Wie finden Sie diese Mordsinterpretation? Scheiße. Aber wie wär’s mit dem hyperrealistisch Dokumentarischen: Die Kamera hält fest, was ihr vors Auge kommt. Auf der Werbetafel eines verlassenen Kinos steht: God bless the USA. Der Patriotismus auch eine Haltung, in die sich flüchtet, wem’s zu kalt wird? Aber das dokumentarische Auge sucht keine Metaphern. Die Handkamera läuft hinterher. Wir sehen die Darsteller oft von hinten. Werden sie eingeholt, sucht die Kamera einen Blick zu erhaschen. Gern unter einem Ellenbogen hindurch. Vorn ist’s unscharf. Die Kamera will nicht eingreifen. Was sie aufnimmt, ist benutzt. In der Gefängniszelle ist der Putz abgeblättert. Sowas kriegt kein Studio hin. Was unaufgeräumt, trostlos, schmutzig ist, das lässt sich nicht herstellen, aber wiedergeben. »21 Gramm« ist ein Dokumentarfilm. An Originalorten gedreht. Und die Statisten sind nicht Laiendarsteller, sondern das, was sie in ihrem Leben darstellen: Kardiologen, Krankenschwestern, Stammkneipengäste. Und beim Samenspenden läuft zur Ermunterung ein Pornofilm, der da immer läuft. Der echte Arzt stellt ihn echt an und gibt dem Spender (ausnahmsweise Sean Penn) ein echtes, abgegriffenes und wahrscheinlich nicht ganz trockenes Exemplar von »Penthouse«. Und wenn man dazu wahrnimmt, dass selbst die Stars sehr viel mehr tun, als das Gesicht hinzuhalten und ihre Rolle zu spielen, wird’s nahegehend und persönlich. Besonders die Frauen gehen über die Spielfilmgrenze hinaus. Als Zuschauer kann man wählen, sich auszuklinken und seinerseits eine feste Position einzunehmen oder sich hineinzerren zu lassen in das, was nahe geht und näher kommt – und das Feld der offenen Position besetzt.
»21 Gramm« ist also, was die Kamera, die Selbstdarsteller und die sich entäußernden Schauspieler betrifft, authentisch. Jawohl. Gleichwohl ist der Film kunstvoll gepuzzelt. Der Schnitt holt gern eine Großaufnahme heraus. Dann gibt’s ein stehendes Bild. Zum Abtauchen in mögliche Verknüpfungen und Assoziationen. – Wir hatten die Position des Rauchens-trotz-allem. Auch die der Heilen-Familie-wider-alle-Vernunft. In einem anderen Erzählstrang gibt es auch die tatsächlich heile Familie. Bloß, was heil ist, geht auch kaputt. Die echt glückliche Frau verliert Mann und Kinder durch einen Unfall. Aber wir kennen das aus »Amores Perros«: Was ihr bleibt, ist die Flucht in die Position Drogensucht.
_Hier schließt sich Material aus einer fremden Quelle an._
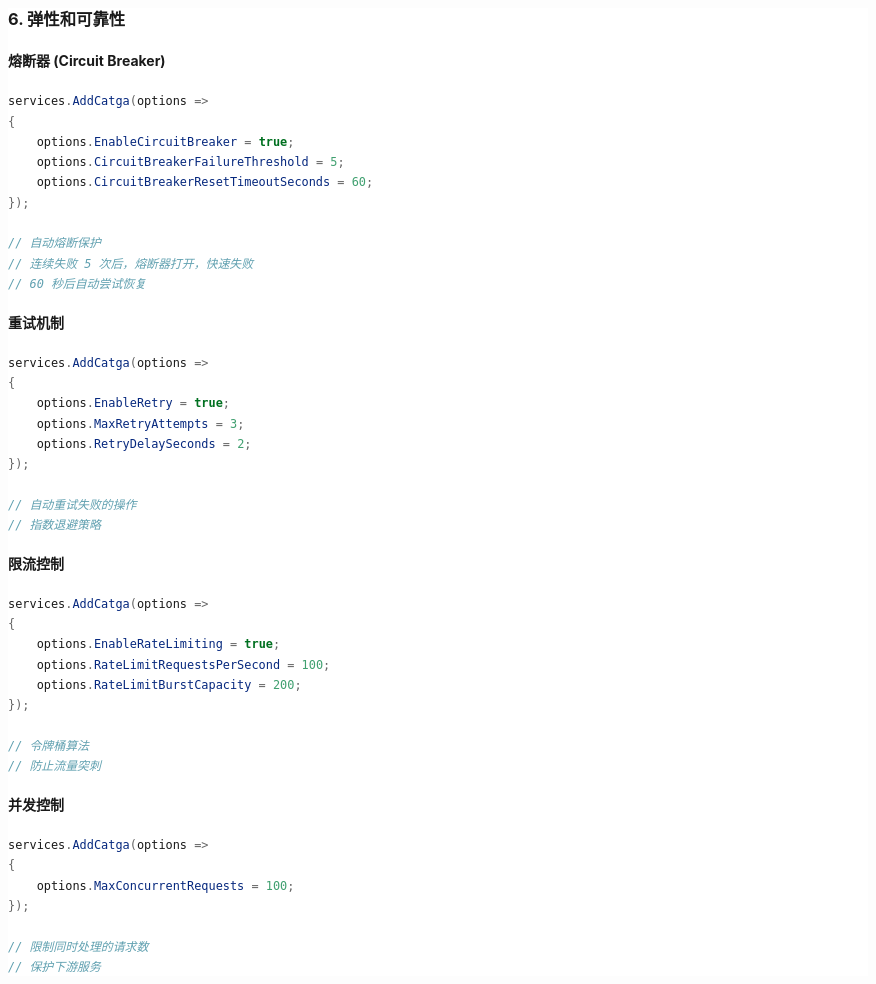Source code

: 
### 6. 弹性和可靠性

#### 熔断器 (Circuit Breaker)
```csharp
services.AddCatga(options =>
{
    options.EnableCircuitBreaker = true;
    options.CircuitBreakerFailureThreshold = 5;
    options.CircuitBreakerResetTimeoutSeconds = 60;
});

// 自动熔断保护
// 连续失败 5 次后，熔断器打开，快速失败
// 60 秒后自动尝试恢复
```

#### 重试机制
```csharp
services.AddCatga(options =>
{
    options.EnableRetry = true;
    options.MaxRetryAttempts = 3;
    options.RetryDelaySeconds = 2;
});

// 自动重试失败的操作
// 指数退避策略
```

#### 限流控制
```csharp
services.AddCatga(options =>
{
    options.EnableRateLimiting = true;
    options.RateLimitRequestsPerSecond = 100;
    options.RateLimitBurstCapacity = 200;
});

// 令牌桶算法
// 防止流量突刺
```

#### 并发控制
```csharp
services.AddCatga(options =>
{
    options.MaxConcurrentRequests = 100;
});

// 限制同时处理的请求数
// 保护下游服务
```
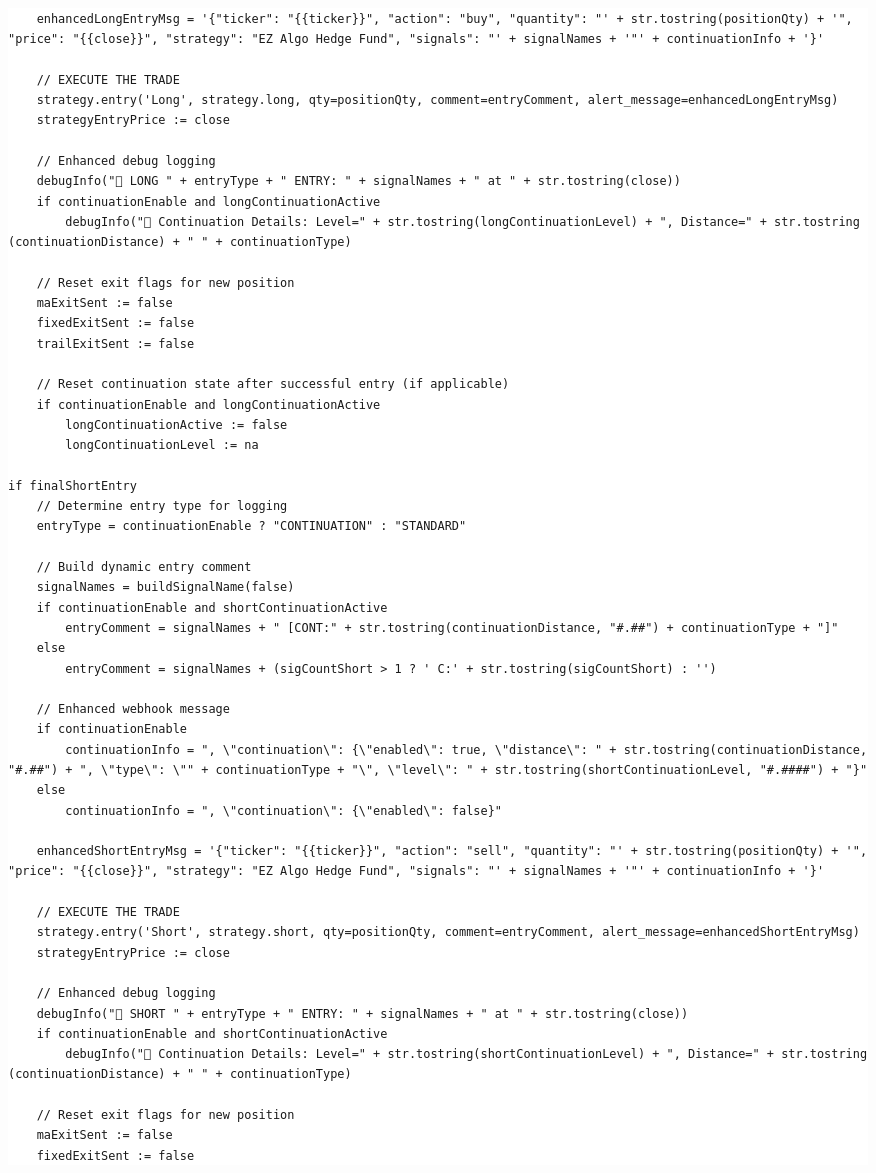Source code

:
 ```pinescript
    enhancedLongEntryMsg = '{"ticker": "{{ticker}}", "action": "buy", "quantity": "' + str.tostring(positionQty) + '", "price": "{{close}}", "strategy": "EZ Algo Hedge Fund", "signals": "' + signalNames + '"' + continuationInfo + '}'
    
    // EXECUTE THE TRADE
    strategy.entry('Long', strategy.long, qty=positionQty, comment=entryComment, alert_message=enhancedLongEntryMsg)
    strategyEntryPrice := close
    
    // Enhanced debug logging
    debugInfo("🚀 LONG " + entryType + " ENTRY: " + signalNames + " at " + str.tostring(close))
    if continuationEnable and longContinuationActive
        debugInfo("🎯 Continuation Details: Level=" + str.tostring(longContinuationLevel) + ", Distance=" + str.tostring(continuationDistance) + " " + continuationType)
    
    // Reset exit flags for new position
    maExitSent := false
    fixedExitSent := false
    trailExitSent := false
    
    // Reset continuation state after successful entry (if applicable)
    if continuationEnable and longContinuationActive
        longContinuationActive := false
        longContinuationLevel := na

if finalShortEntry
    // Determine entry type for logging
    entryType = continuationEnable ? "CONTINUATION" : "STANDARD"
    
    // Build dynamic entry comment
    signalNames = buildSignalName(false)
    if continuationEnable and shortContinuationActive
        entryComment = signalNames + " [CONT:" + str.tostring(continuationDistance, "#.##") + continuationType + "]"
    else
        entryComment = signalNames + (sigCountShort > 1 ? ' C:' + str.tostring(sigCountShort) : '')
    
    // Enhanced webhook message
    if continuationEnable
        continuationInfo = ", \"continuation\": {\"enabled\": true, \"distance\": " + str.tostring(continuationDistance, "#.##") + ", \"type\": \"" + continuationType + "\", \"level\": " + str.tostring(shortContinuationLevel, "#.####") + "}"
    else
        continuationInfo = ", \"continuation\": {\"enabled\": false}"
    
    enhancedShortEntryMsg = '{"ticker": "{{ticker}}", "action": "sell", "quantity": "' + str.tostring(positionQty) + '", "price": "{{close}}", "strategy": "EZ Algo Hedge Fund", "signals": "' + signalNames + '"' + continuationInfo + '}'
    
    // EXECUTE THE TRADE
    strategy.entry('Short', strategy.short, qty=positionQty, comment=entryComment, alert_message=enhancedShortEntryMsg)
    strategyEntryPrice := close
    
    // Enhanced debug logging
    debugInfo("🚀 SHORT " + entryType + " ENTRY: " + signalNames + " at " + str.tostring(close))
    if continuationEnable and shortContinuationActive
        debugInfo("🎯 Continuation Details: Level=" + str.tostring(shortContinuationLevel) + ", Distance=" + str.tostring(continuationDistance) + " " + continuationType)
    
    // Reset exit flags for new position
    maExitSent := false
    fixedExitSent := false
```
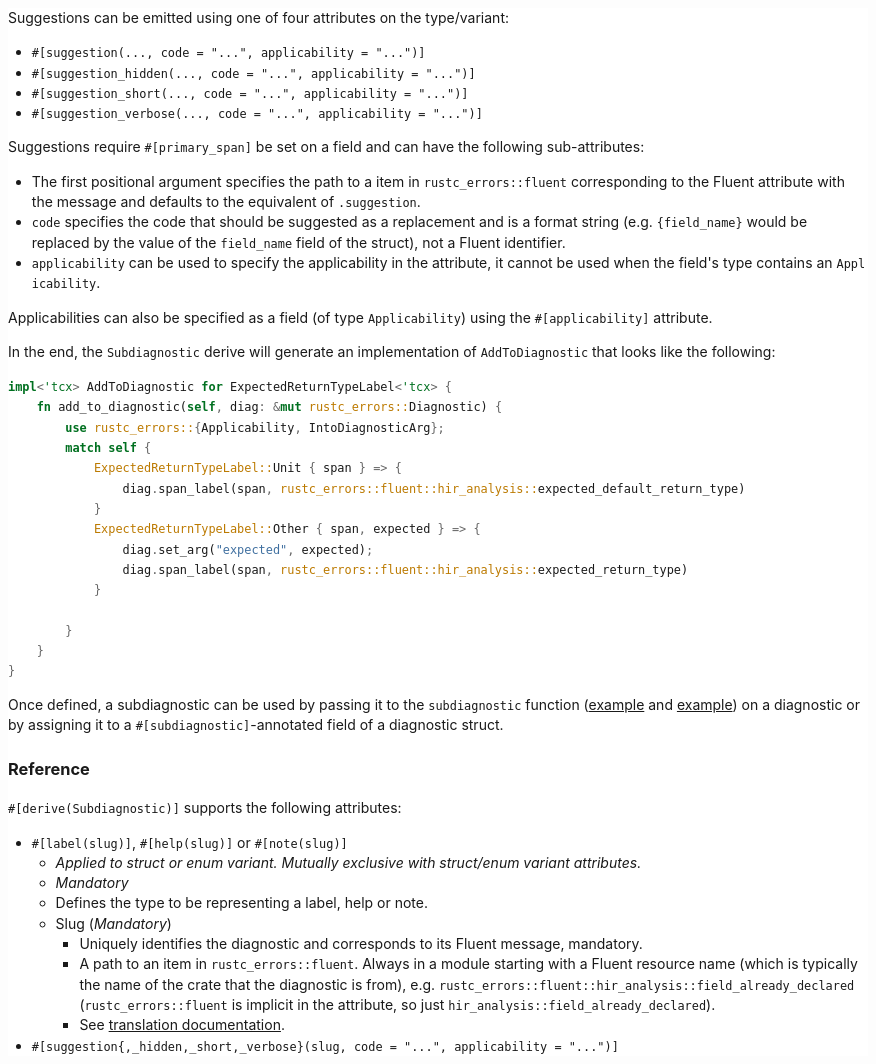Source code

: Suggestions can be emitted using one of four attributes on the type/variant:

- `#[suggestion(..., code = "...", applicability = "...")]`
- `#[suggestion_hidden(..., code = "...", applicability = "...")]`
- `#[suggestion_short(..., code = "...", applicability = "...")]`
- `#[suggestion_verbose(..., code = "...", applicability = "...")]`

Suggestions require `#[primary_span]` be set on a field and can have the
following sub-attributes:

- The first positional argument specifies the path to a item in
  `rustc_errors::fluent` corresponding to the Fluent attribute with the message
  and defaults to the equivalent of `.suggestion`.
- `code` specifies the code that should be suggested as a replacement and is a
  format string (e.g. `{field_name}` would be replaced by the value of the
  `field_name` field of the struct), not a Fluent identifier.
- `applicability` can be used to specify the applicability in the attribute, it
  cannot be used when the field's type contains an `Applicability`.

Applicabilities can also be specified as a field (of type `Applicability`)
using the `#[applicability]` attribute.

In the end, the `Subdiagnostic` derive will generate an implementation
of `AddToDiagnostic` that looks like the following:

```rust
impl<'tcx> AddToDiagnostic for ExpectedReturnTypeLabel<'tcx> {
    fn add_to_diagnostic(self, diag: &mut rustc_errors::Diagnostic) {
        use rustc_errors::{Applicability, IntoDiagnosticArg};
        match self {
            ExpectedReturnTypeLabel::Unit { span } => {
                diag.span_label(span, rustc_errors::fluent::hir_analysis::expected_default_return_type)
            }
            ExpectedReturnTypeLabel::Other { span, expected } => {
                diag.set_arg("expected", expected);
                diag.span_label(span, rustc_errors::fluent::hir_analysis::expected_return_type)
            }

        }
    }
}
```

Once defined, a subdiagnostic can be used by passing it to the `subdiagnostic`
function ([example][subdiag_use_1] and [example][subdiag_use_2]) on a
diagnostic or by assigning it to a `#[subdiagnostic]`-annotated field of a
diagnostic struct.

### Reference
`#[derive(Subdiagnostic)]` supports the following attributes:

- `#[label(slug)]`, `#[help(slug)]` or `#[note(slug)]`
  - _Applied to struct or enum variant. Mutually exclusive with struct/enum variant attributes._
  - _Mandatory_
  - Defines the type to be representing a label, help or note.
  - Slug (_Mandatory_)
    - Uniquely identifies the diagnostic and corresponds to its Fluent message,
      mandatory.
    - A path to an item in `rustc_errors::fluent`. Always in a module starting
      with a Fluent resource name (which is typically the name of the crate
      that the diagnostic is from), e.g.
      `rustc_errors::fluent::hir_analysis::field_already_declared`
      (`rustc_errors::fluent` is implicit in the attribute, so just
      `hir_analysis::field_already_declared`).
    - See [translation documentation](./translation.md).
- `#[suggestion{,_hidden,_short,_verbose}(slug, code = "...", applicability = "...")]`

[defn]: https://github.com/rust-lang/rust/blob/6201eabde85db854c1ebb57624be5ec699246b50/compiler/rustc_hir_analysis/src/errors.rs#L68-L77
[use]: https://github.com/rust-lang/rust/blob/f1112099eba41abadb6f921df7edba70affe92c5/compiler/rustc_hir_analysis/src/collect.rs#L823-L827
[subdiag_defn]: https://github.com/rust-lang/rust/blob/f1112099eba41abadb6f921df7edba70affe92c5/compiler/rustc_hir_analysis/src/errors.rs#L221-L234
[subdiag_use_1]: https://github.com/rust-lang/rust/blob/f1112099eba41abadb6f921df7edba70affe92c5/compiler/rustc_hir_analysis/src/check/fn_ctxt/suggestions.rs#L670-L674
[subdiag_use_2]: https://github.com/rust-lang/rust/blob/f1112099eba41abadb6f921df7edba70affe92c5/compiler/rustc_hir_analysis/src/check/fn_ctxt/suggestions.rs#L704-L707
Der Todesfahrer ist ein gewöhnlicher Krimineller, mit Erfolg resozialisiert. Er hatte gemeint, eine feste Burg im Glauben an den Herrn gefunden zu haben. Es wird schwer katholisch. Wir nehmen an endlosen Gebeten, Gesängen und Alles-besser-wissen-Ritualen teil. Er zwingt das weinende Töchterchen, dem bösen Bruder auch den anderen Arm hinzuhalten, damit dieser auf jenen schlagen kann. Dann schlägt er den Jungen. Aus religiöser Überzeugung. Sind wir jetzt wütend auf den Film oder auf den Mann, der eine feste Position eingenommen hat? Keine Angst, der Film geht weiter. Der Herzkranke-mit-dem-neuen-Herz schläft mit der Witwe, derem Gatten ebendieses Herz entnommen worden war. An Links ist kein Mangel. Wer, wie eben bei den Großaufnahmen, nicht draufdrückt und damit herumspielt, hat noch nie einen Rechner bedient.